Well, my dears,
Now that I have taken the time to set up the blog (www.sophiasailing.com), which took a surprisingly long time, I have a moment to write about where we have been for the last few days and what it’s like here. I know some of you, at least are curious. “She just quit her job and went down to North Carolina with her boyfriend to go sailing!” Yes I did. And very happy to have done so, in spite of the hundred bug bites and lack of laundry facilities and numerous bruises and scrapes all over my body.
Traveling aboard a sailboat is like a dance. The first, essential steps that come only with pain, allow you to move about without banging into lines, cleats, hardware, booms, and other dangerous metal objects. With time, these steps become routine, but for now, well, just look at my legs. Or don’t, as they’re not pretty.
North Carolina is lovely. The dialect is lovely and lilting and slow. But on Okracoke Island, its unique. You’ve heard of the place where the locals have been so isolated that the locals speak an English closer to Shakespeare’s than anywhere in England? We are there. It’s not quite right to say that the dialect is closer to the original late 16th century speech, since all dialects change over time and this one has, too. Still, it is true that many of the words used here, such as “mommuck,” which means to harrass or bother, and “quamish,” queasy, are found in the bard’s plays. Commonly referred to as the “high-tide” dialect, locals pronounce “high” as “hoi” and “tide” and “toi.”

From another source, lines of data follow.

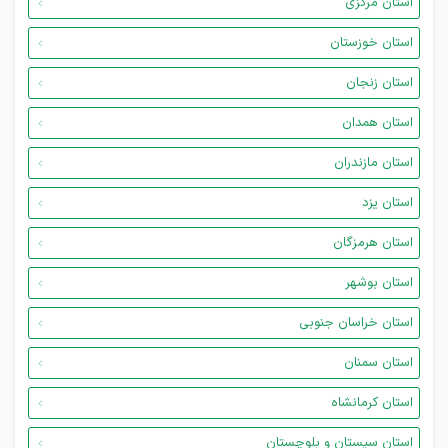
استان مرکزی
استان خوزستان
استان زنجان
استان همدان
استان مازندران
استان یزد
استان هرمزگان
استان بوشهر
استان خراسان جنوبی
استان سمنان
استان کرمانشاه
استان سیستان و بلوچستان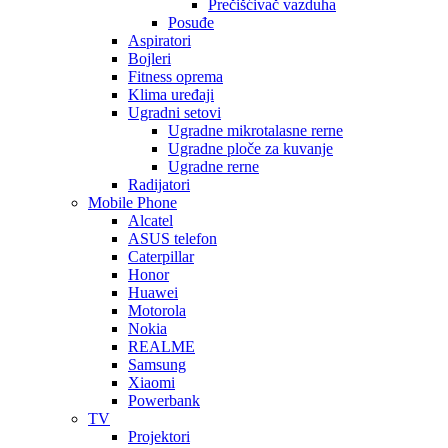
Prečišćivač vazduha
Posuđe
Aspiratori
Bojleri
Fitness oprema
Klima uređaji
Ugradni setovi
Ugradne mikrotalasne rerne
Ugradne ploče za kuvanje
Ugradne rerne
Radijatori
Mobile Phone
Alcatel
ASUS telefon
Caterpillar
Honor
Huawei
Motorola
Nokia
REALME
Samsung
Xiaomi
Powerbank
TV
Projektori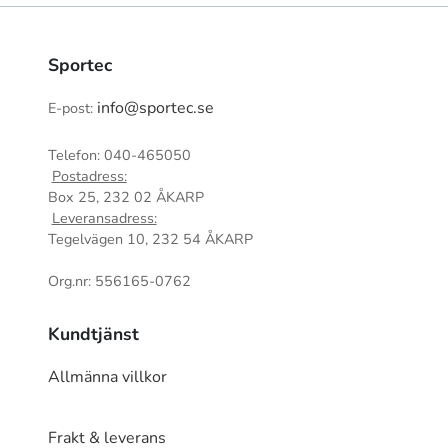
Sportec
info@sportec.se
E-post:
Telefon: 040-465050
Postadress:
Box 25, 232 02 ÅKARP
Leveransadress:
Tegelvägen 10, 232 54 ÅKARP
Org.nr: 556165-0762
Kundtjänst
Allmänna villkor
Frakt & leverans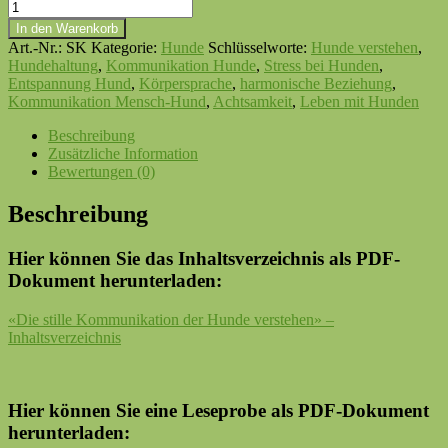
In den Warenkorb
Art.-Nr.:
SK
Kategorie:
Hunde
Schlüsselworte:
Hunde verstehen
,
Hundehaltung
,
Kommunikation Hunde
,
Stress bei Hunden
,
Entspannung Hund
,
Körpersprache
,
harmonische Beziehung
,
Kommunikation Mensch-Hund
,
Achtsamkeit
,
Leben mit Hunden
Beschreibung
Zusätzliche Information
Bewertungen (0)
Beschreibung
Hier können Sie das Inhaltsverzeichnis als PDF-
Dokument herunterladen:
«Die stille Kommunikation der Hunde verstehen» –
Inhaltsverzeichnis
Hier können Sie eine Leseprobe als PDF-Dokument
herunterladen: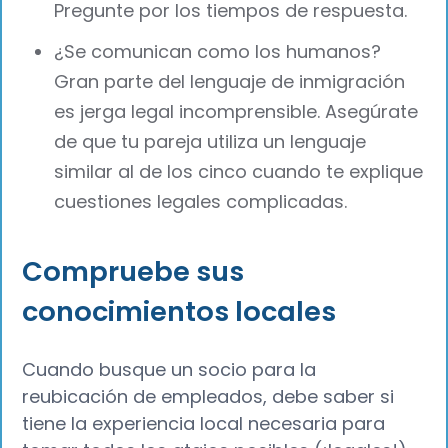
Pregunte por los tiempos de respuesta.
¿Se comunican como los humanos?
Gran parte del lenguaje de inmigración
es jerga legal incomprensible. Asegúrate
de que tu pareja utiliza un lenguaje
similar al de los cinco cuando te explique
cuestiones legales complicadas.
Compruebe sus
conocimientos locales
Cuando busque un socio para la
reubicación de empleados, debe saber si
tiene la experiencia local necesaria para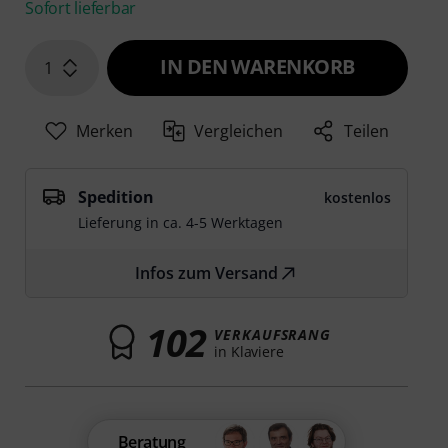
Sofort lieferbar
IN DEN WARENKORB
1
Merken
Vergleichen
Teilen
Spedition
kostenlos
Lieferung in ca. 4-5 Werktagen
Infos zum Versand
102
VERKAUFSRANG
in Klaviere
Beratung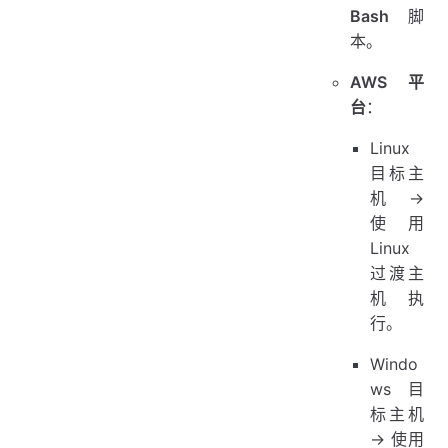
Bash
脚
本。
AWS 平
台
：
Linux
目标主
机 →
使用
Linux
过渡主
机执
行。
Windo
ws 目
标主机
→ 使用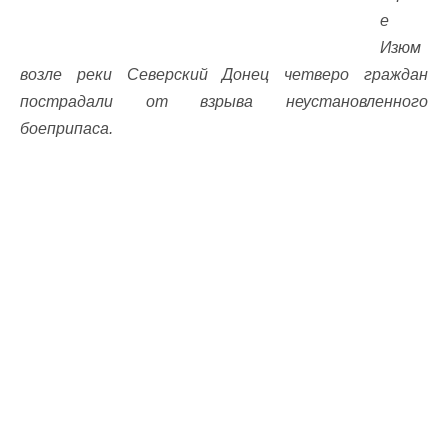
е
Изюм
возле реки Северский Донец четверо граждан
пострадали от взрыва неустановленного
боеприпаса.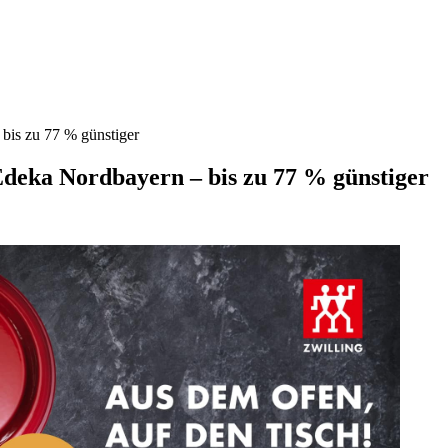
bis zu 77 % günstiger
Edeka Nordbayern – bis zu 77 % günstiger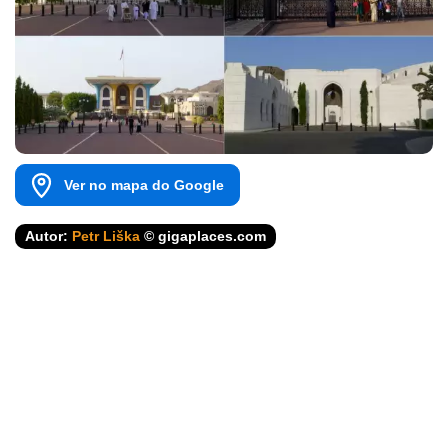
Ver no mapa do Google
Autor:
Petr Liška
© gigaplaces.com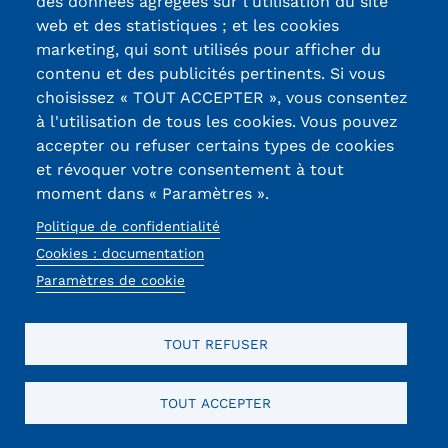
des données agrégées sur l'utilisation du site
web et des statistiques ; et les cookies
Votre CV
marketing, qui sont utilisés pour afficher du
contenu et des publicités pertinents. Si vous
Méthode
Joindre un fichier CV
Coller votre CV
choisissez « TOUT ACCEPTER », vous consentez
CV
à l'utilisation de tous les cookies. Vous pouvez
CV
accepter ou refuser certains types de cookies
1 seul fichier.
et révoquer votre consentement à tout
Limité à 2 Mo.
moment dans « Paramètres ».
Types autorisés : pdf, gz, 7z, rar, zip.
CAPTCHA
Politique de confidentialité
Math question (2 + 3 =)
Cookies : documentation
Trouvez la solution de ce problème mathématique
Paramètres de cookie
simple et saisissez le résultat. Par exemple, pour 1 + 3,
saisissez 4.
TOUT REFUSER
Cette question sert à vérifier si vous êtes un visiteur
humain ou non afin d'éviter les soumissions de pourriel
(spam) automatisées.
TOUT ACCEPTER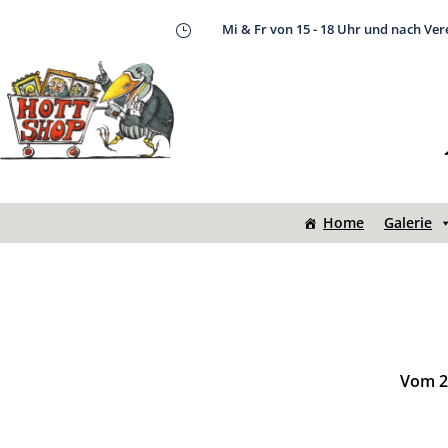
Mi & Fr von 15 - 18 Uhr und nach Ve
}
Home
Galerie
Vom 20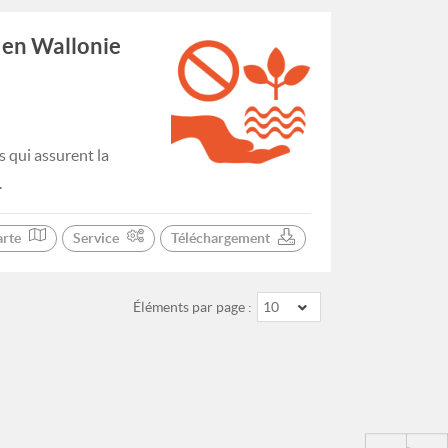
 en Wallonie
 qui assurent la
.
arte
Service
Téléchargement
Éléments par page :
10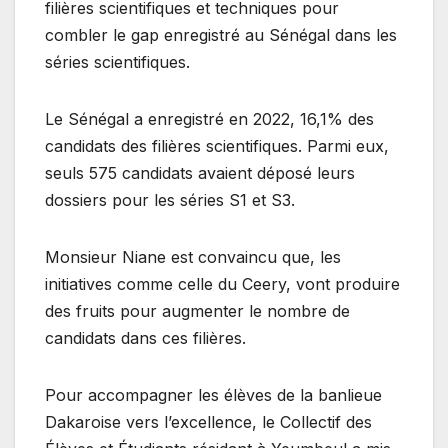
filières scientifiques et techniques pour
combler le gap enregistré au Sénégal dans les
séries scientifiques.
Le Sénégal a enregistré en 2022, 16,1% des
candidats des filières scientifiques. Parmi eux,
seuls 575 candidats avaient déposé leurs
dossiers pour les séries S1 et S3.
Monsieur Niane est convaincu que, les
initiatives comme celle du Ceery, vont produire
des fruits pour augmenter le nombre de
candidats dans ces filières.
Pour accompagner les élèves de la banlieue
Dakaroise vers l’excellence, le Collectif des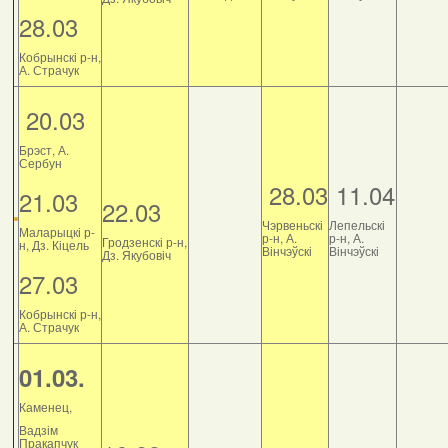
28.03
Кобрынскі р-н,
А. Страчук
20.03
Брэст, А.
Сербун
28.03
11.04
21.03
22.03
Чэрвеньскі
Лепельскі
Маларыцкі р-
р-н, А.
р-н, А.
Гродзенскі р-н,
н, Дз. Кіцель
Вінчэўскі
Вінчэўскі
Дз. Якубовіч
27.03
Кобрынскі р-н,
А. Страчук
01.03.
Каменец,
Вадзім
Пракапчук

The first English explorers of the New World arrived on Okracoke in the late 15th century. They couldn’t have navigated the treacherously shallow waters of what is now called the Pamlico sound without guidance from the natives, who, it seems, never settled on the island they called Wokokon and used as a hunting and fishing ground. While searching for Roanoke Island in 1585, Sir Walter Raleigh’s navigators ran aground on a sand bar and stopped to make repairs. The first mention of the island in Sir Richard Greenville’s report to Sir Walter indicated that white settlers had shipwrecked there and were saved by locals:
And after ten dayes remaining in an out Island vnhabited, called Wocokon, they with the help of some of the dwellers of Sequotan, fastened two boates of the countrey together & made mastes vnto them, and sailes of their shirtes, and hauing taken into them such victuals as the countrey yeelded, they departed after they had remained in this out Island 3 weekes: but shortly after it see∣med they were cast away, for the boates were found vpon the coast, cast a land in another Island ad∣ioyning: other then these, there was neuer any people apparelled, or white of colour, either seene,…
From The principal nauigations, voyages, traffiques and discoueries of the English nation. made by sea or ouer-land, to the remote and farthest distant quarters of the earth, at any time within the compasse of these 1600. yeres: By Richard Hakluyt preacher, and sometime student of Christ-Church in Oxford.
Wococcon was once an island that served as hunting, fishing, and herbal grounds for the Native Americans. White people never stepped on its sandy shores until the late 16th century. White people have taken it over now. White people flood the island. Indeed, one of the strangest things about being on Okracoke is the absence of people of color. I’ve seen one Black family vacationing and one Black man taking care of the trash, one Latin man serving in a restaurant and another working as a dockhand. Everyone else is white-white and most everyone here speaks with a Southern drawl. It’s not unpleasant but eerie. What is unpleasant are the confederate flags that seem to be so common, still, around here. They’re ugly.